* _DIRECTIONS_:
Identify each line of the listing below that contains the string "vatprc", and copy those lines out in full.

(Dataset entries)

○ ○ ○ ○ ○

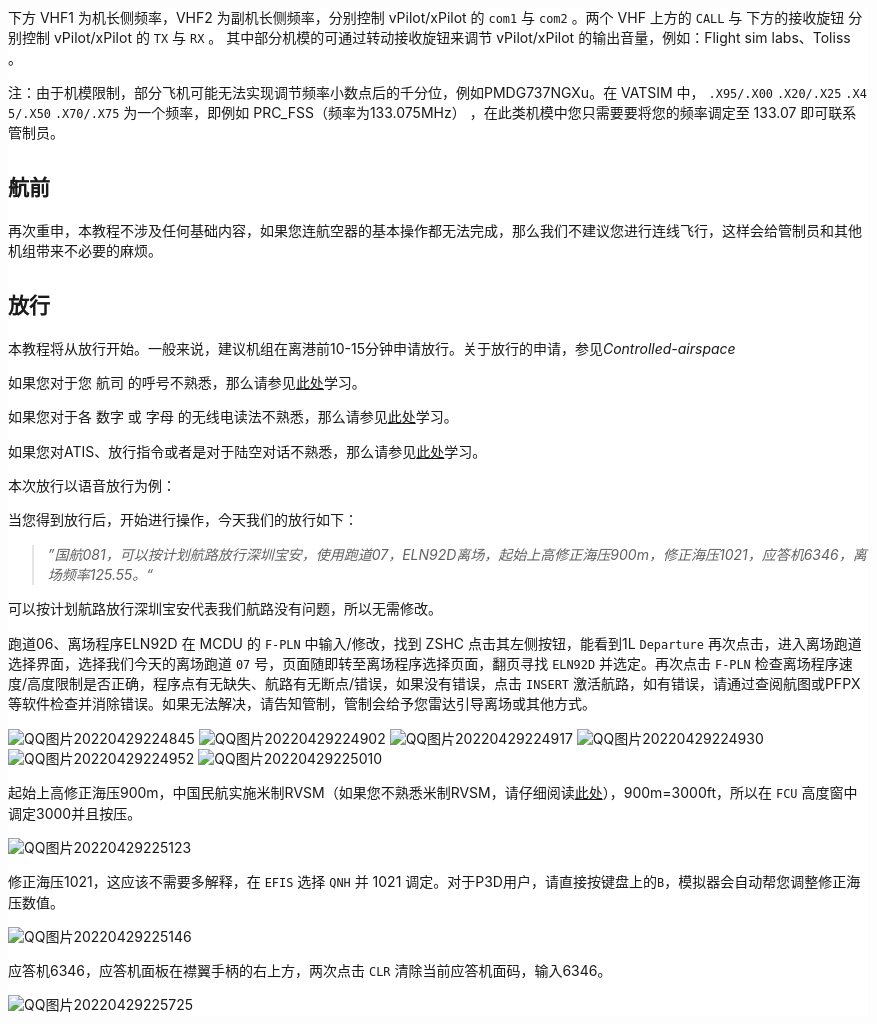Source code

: 下方 VHF1 为机长侧频率，VHF2 为副机长侧频率，分别控制 vPilot/xPilot 的 `com1` 与 `com2` 。两个 VHF 上方的 `CALL` 与 下方的接收旋钮 分别控制 vPilot/xPilot 的 `TX` 与 `RX` 。 其中部分机模的可通过转动接收旋钮来调节 vPilot/xPilot 的输出音量，例如：Flight sim labs、Toliss 。

注：由于机模限制，部分飞机可能无法实现调节频率小数点后的千分位，例如PMDG737NGXu。在 VATSIM 中， `.X95/.X00` `.X20/.X25` `.X45/.X50` `.X70/.X75` 为一个频率，即例如 PRC_FSS（频率为133.075MHz） ，在此类机模中您只需要要将您的频率调定至 133.07 即可联系管制员。

## 航前

再次重申，本教程不涉及任何基础内容，如果您连航空器的基本操作都无法完成，那么我们不建议您进行连线飞行，这样会给管制员和其他机组带来不必要的麻烦。

## 放行

本教程将从放行开始。一般来说，建议机组在离港前10-15分钟申请放行。关于放行的申请，参见*Controlled-airspace*

如果您对于您 航司 的呼号不熟悉，那么请参见[此处](https://github.com/websterzh/vatprc-wiki/blob/Callsign/%E4%B8%AD%E5%9B%BD%E5%A2%83%E5%86%85%E8%88%AA%E7%A9%BA%E5%85%AC%E5%8F%B8%E5%91%BC%E5%8F%B7%E6%B1%87%E6%80%BB.md)学习。

如果您对于各 数字 或 字母 的无线电读法不熟悉，那么请参见[此处](卢总删库跑路了)学习。

如果您对ATIS、放行指令或者是对于陆空对话不熟悉，那么请参见[此处](https://github.com/websterzh/vatprc-wiki/blob/Controlled-Airspace/airspace.md)学习。

本次放行以语音放行为例：

当您得到放行后，开始进行操作，今天我们的放行如下：
> *”国航081，可以按计划航路放行深圳宝安，使用跑道07，ELN92D离场，起始上高修正海压900m，修正海压1021，应答机6346，离场频率125.55。“*

可以按计划航路放行深圳宝安代表我们航路没有问题，所以无需修改。

跑道06、离场程序ELN92D 在 MCDU 的 `F-PLN` 中输入/修改，找到 ZSHC 点击其左侧按钮，能看到1L `Departure` 再次点击，进入离场跑道选择界面，选择我们今天的离场跑道 `07` 号，页面随即转至离场程序选择页面，翻页寻找 `ELN92D` 并选定。再次点击 `F-PLN` 检查离场程序速度/高度限制是否正确，程序点有无缺失、航路有无断点/错误，如果没有错误，点击 `INSERT` 激活航路，如有错误，请通过查阅航图或PFPX等软件检查并消除错误。如果无法解决，请告知管制，管制会给予您雷达引导离场或其他方式。

![QQ图片20220429224845](https://user-images.githubusercontent.com/104274235/165998931-e94fc331-3e00-4015-9f12-3ab1f1680b5b.png)
![QQ图片20220429224902](https://user-images.githubusercontent.com/104274235/165998936-50251d8f-af77-4308-92c1-1a705eb0b4fd.png)
![QQ图片20220429224917](https://user-images.githubusercontent.com/104274235/165998941-cbbc25d0-af00-49b8-888a-aa093826ec89.png)
![QQ图片20220429224930](https://user-images.githubusercontent.com/104274235/165998949-bd741ef7-84a1-4f83-8c56-b60be734adb0.png)
![QQ图片20220429224952](https://user-images.githubusercontent.com/104274235/165998952-00df10be-e149-4263-a465-5d8daad562c4.png)
![QQ图片20220429225010](https://user-images.githubusercontent.com/104274235/165998957-52771736-1e61-4b76-abb5-8ed7f631bcf0.png)

起始上高修正海压900m，中国民航实施米制RVSM（如果您不熟悉米制RVSM，请仔细阅读[此处](https://www.vatprc.net/rvsm)），900m=3000ft，所以在 `FCU` 高度窗中调定3000并且按压。

![QQ图片20220429225123](https://user-images.githubusercontent.com/104274235/165998742-64985d0c-bdd3-4dbd-acf5-eeec29b6af70.png)

修正海压1021，这应该不需要多解释，在 `EFIS` 选择 `QNH` 并 1021 调定。对于P3D用户，请直接按键盘上的`B`，模拟器会自动帮您调整修正海压数值。


![QQ图片20220429225146](https://user-images.githubusercontent.com/104274235/165998787-db4c4bba-5902-4f49-8936-7ec87ed70e3a.png)


应答机6346，应答机面板在襟翼手柄的右上方，两次点击 `CLR` 清除当前应答机面码，输入6346。

![QQ图片20220429225725](https://user-images.githubusercontent.com/104274235/165998815-c60d84e0-9f9a-497e-9d32-fe48de6f33b7.png)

○ ○ ○ ○ ○

* _RESPONSE TO THIS EXERCISE_:
如果您对于您 航司 的呼号不熟悉，那么请参见[此处](https://github.com/websterzh/vatprc-wiki/blob/Callsign/%E4%B8%AD%E5%9B%BD%E5%A2%83%E5%86%85%E8%88%AA%E7%A9%BA%E5%85%AC%E5%8F%B8%E5%91%BC%E5%8F%B7%E6%B1%87%E6%80%BB.md)学习。
如果您对ATIS、放行指令或者是对于陆空对话不熟悉，那么请参见[此处](https://github.com/websterzh/vatprc-wiki/blob/Controlled-Airspace/airspace.md)学习。
起始上高修正海压900m，中国民航实施米制RVSM（如果您不熟悉米制RVSM，请仔细阅读[此处](https://www.vatprc.net/rvsm)），900m=3000ft，所以在 `FCU` 高度窗中调定3000并且按压。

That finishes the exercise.